*** Opening Text passage ***
16 December 2011

Best Book for Teenage Boys

Me and Earl and the Dying Girl by Jesse Andrews (March 1, 2012, Amulet Books)
Review by Kenzie Helene

There are some books you read for intellectual purposes. Books with layers of meaning, making you think deeply about the philosophy of life and how you’d like to live yours. Books that make you cry or laugh, or generally change the paradigm you view the world through. They’re usually layered with intense words, phrases that provoke thought whether or not the reader wants them to.

Then there are books like Me and Earl and the Dying Girl. Even while it includes all of the themes, despite the main character arguing that it absolutely doesn’t, it is a book that is fun to read. It definitely is not one of the books that you would see on a high school curriculum, even though students would probably relate to it more than Macbeth or Of Mice and Men. The best part is reading it right as the semester ends, as a glorious rebuttal to all that learning they made you do for fifteen weeks.

Summary

Greg Gaines gets through high school by maintaining connections with everyone, not enough to make friends, but enough to make sure that he is bullied by no one. As a flabby kid with a rat face, he thinks that this is the best way to survive until graduation day. Of course, he does have one friend, a guy named Earl with whom he makes movies. Gloriously bad movies.
*** Closing Text passage ***
__What to work on__
A. Extract the part of the book review between "There are some" and "wants them to.", inclusive.
B. Write what comes next in the book review, picking up right after its last sentence.
*** Opening Provided records ***
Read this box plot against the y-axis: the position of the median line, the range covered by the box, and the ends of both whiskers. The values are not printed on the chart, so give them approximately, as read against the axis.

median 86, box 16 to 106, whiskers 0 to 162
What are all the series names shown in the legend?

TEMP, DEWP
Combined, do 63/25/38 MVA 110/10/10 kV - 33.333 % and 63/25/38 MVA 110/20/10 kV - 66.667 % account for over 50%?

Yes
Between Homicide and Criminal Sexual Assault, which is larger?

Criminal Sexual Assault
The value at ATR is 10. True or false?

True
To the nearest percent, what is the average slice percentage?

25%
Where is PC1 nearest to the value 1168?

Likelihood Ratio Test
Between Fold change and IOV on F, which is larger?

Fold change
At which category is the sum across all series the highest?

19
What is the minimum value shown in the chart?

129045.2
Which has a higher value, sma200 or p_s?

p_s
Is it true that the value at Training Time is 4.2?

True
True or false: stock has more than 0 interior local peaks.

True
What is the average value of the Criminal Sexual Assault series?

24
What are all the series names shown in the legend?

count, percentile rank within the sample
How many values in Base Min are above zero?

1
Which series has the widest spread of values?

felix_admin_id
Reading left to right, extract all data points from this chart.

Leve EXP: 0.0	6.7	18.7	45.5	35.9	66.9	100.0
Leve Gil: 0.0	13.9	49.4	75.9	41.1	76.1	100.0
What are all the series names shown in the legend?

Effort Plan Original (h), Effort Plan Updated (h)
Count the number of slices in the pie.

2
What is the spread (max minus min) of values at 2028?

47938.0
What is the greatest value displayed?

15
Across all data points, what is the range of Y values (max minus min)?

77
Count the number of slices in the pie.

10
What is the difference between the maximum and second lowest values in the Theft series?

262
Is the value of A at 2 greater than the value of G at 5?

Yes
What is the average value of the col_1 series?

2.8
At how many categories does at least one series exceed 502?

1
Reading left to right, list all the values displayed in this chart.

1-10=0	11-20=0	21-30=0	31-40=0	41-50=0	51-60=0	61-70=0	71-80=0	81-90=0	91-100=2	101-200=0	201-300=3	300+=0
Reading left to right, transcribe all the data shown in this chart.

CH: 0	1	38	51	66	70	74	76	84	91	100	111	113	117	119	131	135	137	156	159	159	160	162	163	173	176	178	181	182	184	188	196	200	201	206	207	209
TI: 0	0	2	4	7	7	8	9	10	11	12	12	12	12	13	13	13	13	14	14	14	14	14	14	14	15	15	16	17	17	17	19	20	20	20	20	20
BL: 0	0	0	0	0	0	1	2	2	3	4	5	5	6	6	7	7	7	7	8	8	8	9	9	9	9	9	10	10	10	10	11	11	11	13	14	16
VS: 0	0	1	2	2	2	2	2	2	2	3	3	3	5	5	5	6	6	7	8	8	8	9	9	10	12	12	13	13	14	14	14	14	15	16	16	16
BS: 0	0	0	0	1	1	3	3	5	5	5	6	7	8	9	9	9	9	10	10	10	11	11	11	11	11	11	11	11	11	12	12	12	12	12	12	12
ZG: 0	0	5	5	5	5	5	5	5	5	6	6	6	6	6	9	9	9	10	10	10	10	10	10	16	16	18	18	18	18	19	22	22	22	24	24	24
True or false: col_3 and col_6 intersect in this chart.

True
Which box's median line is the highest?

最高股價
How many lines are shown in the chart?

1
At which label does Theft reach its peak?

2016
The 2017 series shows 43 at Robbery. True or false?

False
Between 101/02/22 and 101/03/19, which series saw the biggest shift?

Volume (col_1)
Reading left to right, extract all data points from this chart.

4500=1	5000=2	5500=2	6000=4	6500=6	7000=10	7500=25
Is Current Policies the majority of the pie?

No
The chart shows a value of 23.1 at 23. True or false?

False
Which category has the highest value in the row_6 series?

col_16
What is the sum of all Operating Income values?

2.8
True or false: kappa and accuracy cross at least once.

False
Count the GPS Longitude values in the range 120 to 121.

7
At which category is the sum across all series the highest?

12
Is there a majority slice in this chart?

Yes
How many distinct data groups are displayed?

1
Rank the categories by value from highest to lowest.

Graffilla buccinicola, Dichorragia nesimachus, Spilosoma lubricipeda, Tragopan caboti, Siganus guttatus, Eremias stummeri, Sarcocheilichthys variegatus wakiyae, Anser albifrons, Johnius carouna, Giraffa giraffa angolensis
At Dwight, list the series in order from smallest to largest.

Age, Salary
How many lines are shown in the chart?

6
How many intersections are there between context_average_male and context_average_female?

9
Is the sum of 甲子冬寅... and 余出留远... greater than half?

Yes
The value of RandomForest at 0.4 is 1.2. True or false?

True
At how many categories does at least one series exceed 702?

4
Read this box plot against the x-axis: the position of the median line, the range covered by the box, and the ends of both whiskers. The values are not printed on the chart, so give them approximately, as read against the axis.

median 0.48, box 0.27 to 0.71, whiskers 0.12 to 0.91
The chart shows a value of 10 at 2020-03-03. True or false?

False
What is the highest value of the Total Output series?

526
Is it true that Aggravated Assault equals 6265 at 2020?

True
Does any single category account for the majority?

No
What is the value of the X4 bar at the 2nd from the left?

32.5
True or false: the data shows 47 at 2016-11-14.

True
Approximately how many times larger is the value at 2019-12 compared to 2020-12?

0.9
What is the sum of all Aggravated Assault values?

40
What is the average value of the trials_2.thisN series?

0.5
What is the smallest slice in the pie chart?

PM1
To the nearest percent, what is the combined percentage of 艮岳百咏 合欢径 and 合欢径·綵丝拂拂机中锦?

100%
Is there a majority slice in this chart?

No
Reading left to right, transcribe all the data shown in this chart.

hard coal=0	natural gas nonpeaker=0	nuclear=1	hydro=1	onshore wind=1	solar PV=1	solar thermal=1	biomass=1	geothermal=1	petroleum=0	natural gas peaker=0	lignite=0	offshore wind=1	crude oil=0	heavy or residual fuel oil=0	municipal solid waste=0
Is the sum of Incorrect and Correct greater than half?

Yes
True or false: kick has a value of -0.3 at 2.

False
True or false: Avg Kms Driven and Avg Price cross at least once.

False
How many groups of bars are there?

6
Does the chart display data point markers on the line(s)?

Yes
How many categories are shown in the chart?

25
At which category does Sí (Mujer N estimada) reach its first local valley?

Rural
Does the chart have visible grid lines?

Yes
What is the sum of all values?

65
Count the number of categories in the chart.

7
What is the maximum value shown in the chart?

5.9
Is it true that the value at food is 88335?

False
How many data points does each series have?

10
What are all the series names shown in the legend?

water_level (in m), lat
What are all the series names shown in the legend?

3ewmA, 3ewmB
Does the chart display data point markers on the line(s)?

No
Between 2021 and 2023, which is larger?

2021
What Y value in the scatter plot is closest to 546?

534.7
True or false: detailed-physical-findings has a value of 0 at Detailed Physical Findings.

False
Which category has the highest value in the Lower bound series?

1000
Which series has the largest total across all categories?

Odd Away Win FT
*** Closing Provided records ***
__Per-task answers__
A.
There are some books you read for intellectual purposes. Books with layers of meaning, making you think deeply about the philosophy of life and how you’d like to live yours. Books that make you cry or laugh, or generally change the paradigm you view the world through. They’re usually layered with intense words, phrases that provoke thought whether or not the reader wants them to.

B.
He’s going through his senior year with the best of luck. He’s at the top of the food chain and there is nothing to stop him. Until his mom tells him that his ex-girlfriend, Rachel, has leukemia. Greg is convinced that this means nothing to him, especially since there relationship ended years ago. Still, Greg starts hanging out with Rachel to appease his mother. Earl, of course, tags along. As his relationship with Rachel develops into real friendship, he is cornered into making her a film, one that showcases how good his skills are. Greg’s senior year veers from being about invisibility to everyone knowing who exactly he is, whether he likes it or not.

Musings

William Wordsworth attempted to change poetry, to write it in “the language of man” for all to enjoy it. Jesse Andrews takes this a step further and writes in the language of a male teenager. The interactions between Earl and Greg are exactly the way that my lunch table used to talk, the innuendos, the overabundance of swearing, and the general grunts being able to be deciphered only by others the same age. Greg’s mindset is exactly the one that I saw a lot of people take in my high school, where they avoided bullying by avoiding friendship. From the moment I started reading his narrative, I clicked with Greg as if he attended my senior year with me.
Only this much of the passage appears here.